▶ _WHAT IS EXPECTED_
Give again exactly the lines that run from the start of the records to the line holding "V<sub>CC</sub> | V |", both ends counted. Do not include the pictures.

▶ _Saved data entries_

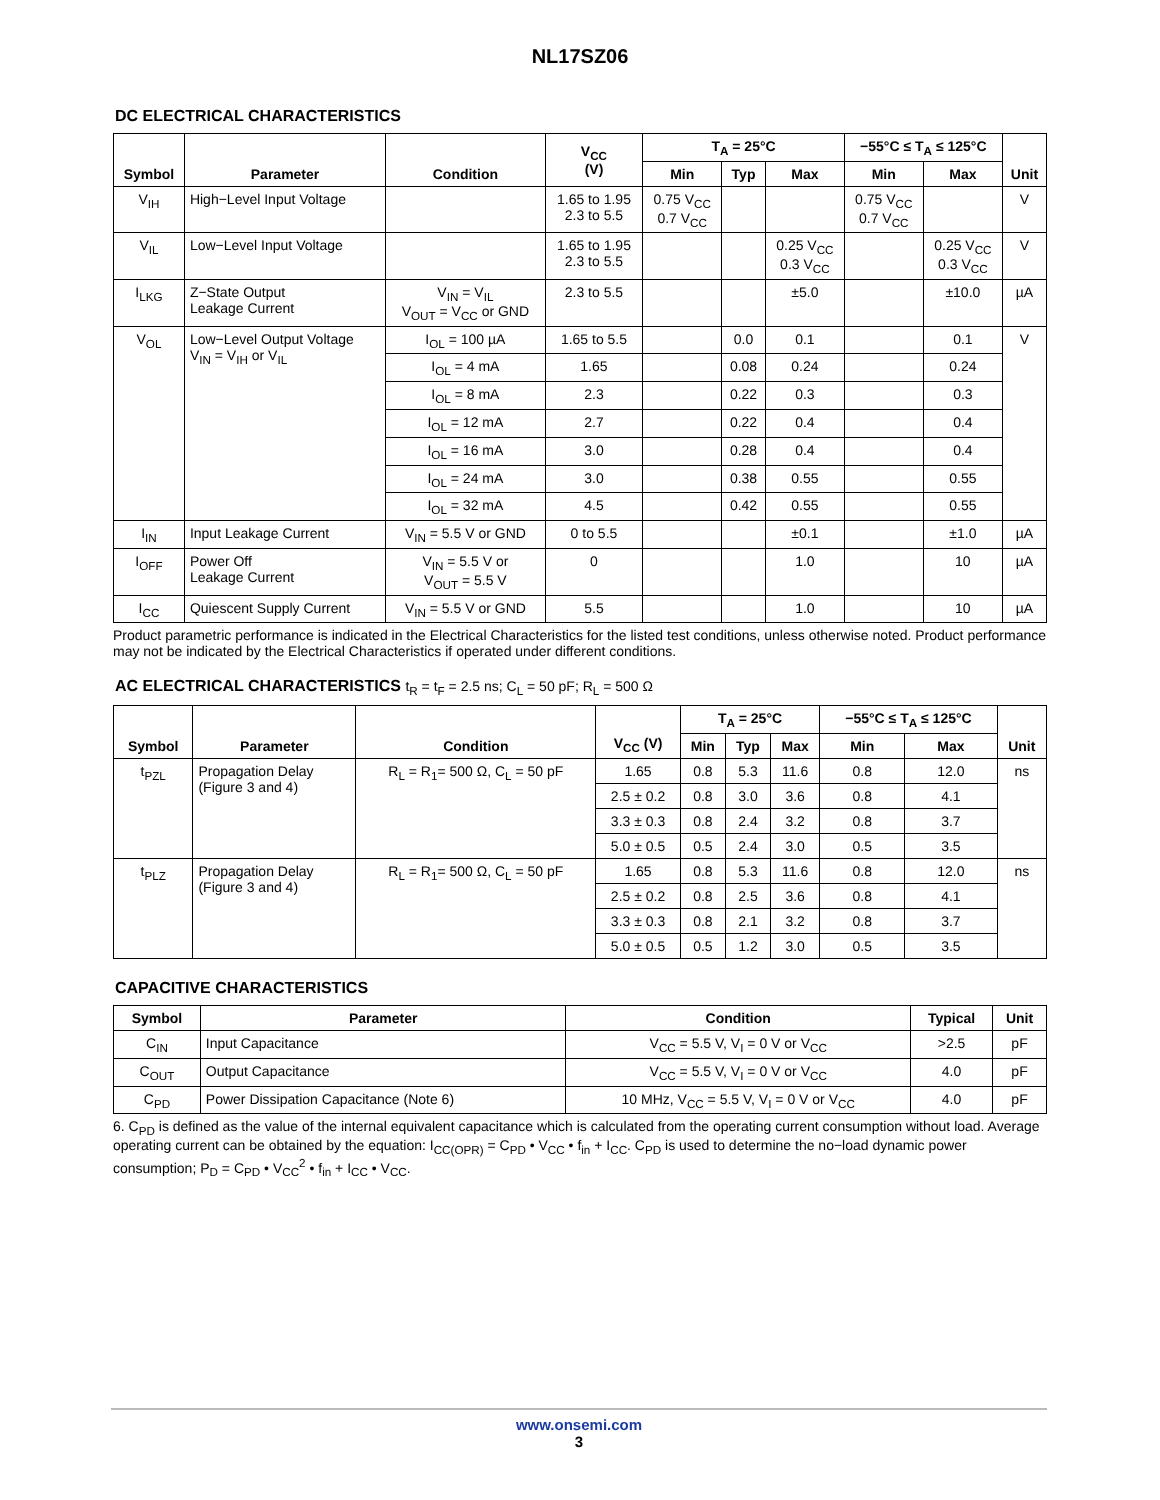NL17SZ06
DC ELECTRICAL CHARACTERISTICS
| Symbol | Parameter | Condition | V<sub>CC</sub> (V) | T<sub>A</sub> = 25°C | | | −55°C ≤ T<sub>A</sub> ≤ 125°C | | Unit |
| --- | --- | --- | --- | --- | --- | --- | --- | --- | --- |
| | | | | Min | Typ | Max | Min | Max | |
| V<sub>IH</sub> | High−Level Input Voltage | | 1.65 to 1.95 2.3 to 5.5 | 0.75 V<sub>CC</sub> 0.7 V<sub>CC</sub> | | | 0.75 V<sub>CC</sub> 0.7 V<sub>CC</sub> | | V |
| V<sub>IL</sub> | Low−Level Input Voltage | | 1.65 to 1.95 2.3 to 5.5 | | | 0.25 V<sub>CC</sub> 0.3 V<sub>CC</sub> | | 0.25 V<sub>CC</sub> 0.3 V<sub>CC</sub> | V |
| I<sub>LKG</sub> | Z−State Output Leakage Current | V<sub>IN</sub> = V<sub>IL</sub> V<sub>OUT</sub> = V<sub>CC</sub> or GND | 2.3 to 5.5 | | | ±5.0 | | ±10.0 | µA |
| V<sub>OL</sub> | Low−Level Output Voltage V<sub>IN</sub> = V<sub>IH</sub> or V<sub>IL</sub> | I<sub>OL</sub> = 100 µA | 1.65 to 5.5 | | 0.0 | 0.1 | | 0.1 | V |
| | | I<sub>OL</sub> = 4 mA | 1.65 | | 0.08 | 0.24 | | 0.24 | |
| | | I<sub>OL</sub> = 8 mA | 2.3 | | 0.22 | 0.3 | | 0.3 | |
| | | I<sub>OL</sub> = 12 mA | 2.7 | | 0.22 | 0.4 | | 0.4 | |
| | | I<sub>OL</sub> = 16 mA | 3.0 | | 0.28 | 0.4 | | 0.4 | |
| | | I<sub>OL</sub> = 24 mA | 3.0 | | 0.38 | 0.55 | | 0.55 | |
| | | I<sub>OL</sub> = 32 mA | 4.5 | | 0.42 | 0.55 | | 0.55 | |
| I<sub>IN</sub> | Input Leakage Current | V<sub>IN</sub> = 5.5 V or GND | 0 to 5.5 | | | ±0.1 | | ±1.0 | µA |
| I<sub>OFF</sub> | Power Off Leakage Current | V<sub>IN</sub> = 5.5 V or V<sub>OUT</sub> = 5.5 V | 0 | | | 1.0 | | 10 | µA |
| I<sub>CC</sub> | Quiescent Supply Current | V<sub>IN</sub> = 5.5 V or GND | 5.5 | | | 1.0 | | 10 | µA |
Product parametric performance is indicated in the Electrical Characteristics for the listed test conditions, unless otherwise noted. Product performance may not be indicated by the Electrical Characteristics if operated under different conditions.
AC ELECTRICAL CHARACTERISTICS t<sub>R</sub> = t<sub>F</sub> = 2.5 ns; C<sub>L</sub> = 50 pF; R<sub>L</sub> = 500 Ω
| Symbol | Parameter | Condition | V<sub>CC</sub> (V) | T<sub>A</sub> = 25°C | | | −55°C ≤ T<sub>A</sub> ≤ 125°C | | Unit |
| --- | --- | --- | --- | --- | --- | --- | --- | --- | --- |
| | | | | Min | Typ | Max | Min | Max | |
| t<sub>PZL</sub> | Propagation Delay (Figure 3 and 4) | R<sub>L</sub> = R<sub>1</sub>= 500 Ω, C<sub>L</sub> = 50 pF | 1.65 | 0.8 | 5.3 | 11.6 | 0.8 | 12.0 | ns |
| | | | 2.5 ± 0.2 | 0.8 | 3.0 | 3.6 | 0.8 | 4.1 | |
| | | | 3.3 ± 0.3 | 0.8 | 2.4 | 3.2 | 0.8 | 3.7 | |
| | | | 5.0 ± 0.5 | 0.5 | 2.4 | 3.0 | 0.5 | 3.5 | |
| t<sub>PLZ</sub> | Propagation Delay (Figure 3 and 4) | R<sub>L</sub> = R<sub>1</sub>= 500 Ω, C<sub>L</sub> = 50 pF | 1.65 | 0.8 | 5.3 | 11.6 | 0.8 | 12.0 | ns |
| | | | 2.5 ± 0.2 | 0.8 | 2.5 | 3.6 | 0.8 | 4.1 | |
| | | | 3.3 ± 0.3 | 0.8 | 2.1 | 3.2 | 0.8 | 3.7 | |
| | | | 5.0 ± 0.5 | 0.5 | 1.2 | 3.0 | 0.5 | 3.5 | |
CAPACITIVE CHARACTERISTICS
| Symbol | Parameter | Condition | Typical | Unit |
| --- | --- | --- | --- | --- |
| C<sub>IN</sub> | Input Capacitance | V<sub>CC</sub> = 5.5 V, V<sub>I</sub> = 0 V or V<sub>CC</sub> | >2.5 | pF |
| C<sub>OUT</sub> | Output Capacitance | V<sub>CC</sub> = 5.5 V, V<sub>I</sub> = 0 V or V<sub>CC</sub> | 4.0 | pF |
| C<sub>PD</sub> | Power Dissipation Capacitance (Note 6) | 10 MHz, V<sub>CC</sub> = 5.5 V, V<sub>I</sub> = 0 V or V<sub>CC</sub> | 4.0 | pF |
6. C<sub>PD</sub> is defined as the value of the internal equivalent capacitance which is calculated from the operating current consumption without load. Average operating current can be obtained by the equation: I<sub>CC(OPR)</sub> = C<sub>PD</sub> • V<sub>CC</sub> • f<sub>in</sub> + I<sub>CC</sub>. C<sub>PD</sub> is used to determine the no−load dynamic power consumption; P<sub>D</sub> = C<sub>PD</sub> • V<sub>CC</sub><sup>2</sup> • f<sub>in</sub> + I<sub>CC</sub> • V<sub>CC</sub>.
www.onsemi.com
3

▶ _SOLUTION TO THIS EXERCISE_
NL17SZ06
DC ELECTRICAL CHARACTERISTICS
| Symbol | Parameter | Condition | V<sub>CC</sub> (V) | T<sub>A</sub> = 25°C | | | −55°C ≤ T<sub>A</sub> ≤ 125°C | | Unit |
| --- | --- | --- | --- | --- | --- | --- | --- | --- | --- |
| | | | | Min | Typ | Max | Min | Max | |
| V<sub>IH</sub> | High−Level Input Voltage | | 1.65 to 1.95 2.3 to 5.5 | 0.75 V<sub>CC</sub> 0.7 V<sub>CC</sub> | | | 0.75 V<sub>CC</sub> 0.7 V<sub>CC</sub> | | V |
| V<sub>IL</sub> | Low−Level Input Voltage | | 1.65 to 1.95 2.3 to 5.5 | | | 0.25 V<sub>CC</sub> 0.3 V<sub>CC</sub> | | 0.25 V<sub>CC</sub> 0.3 V<sub>CC</sub> | V |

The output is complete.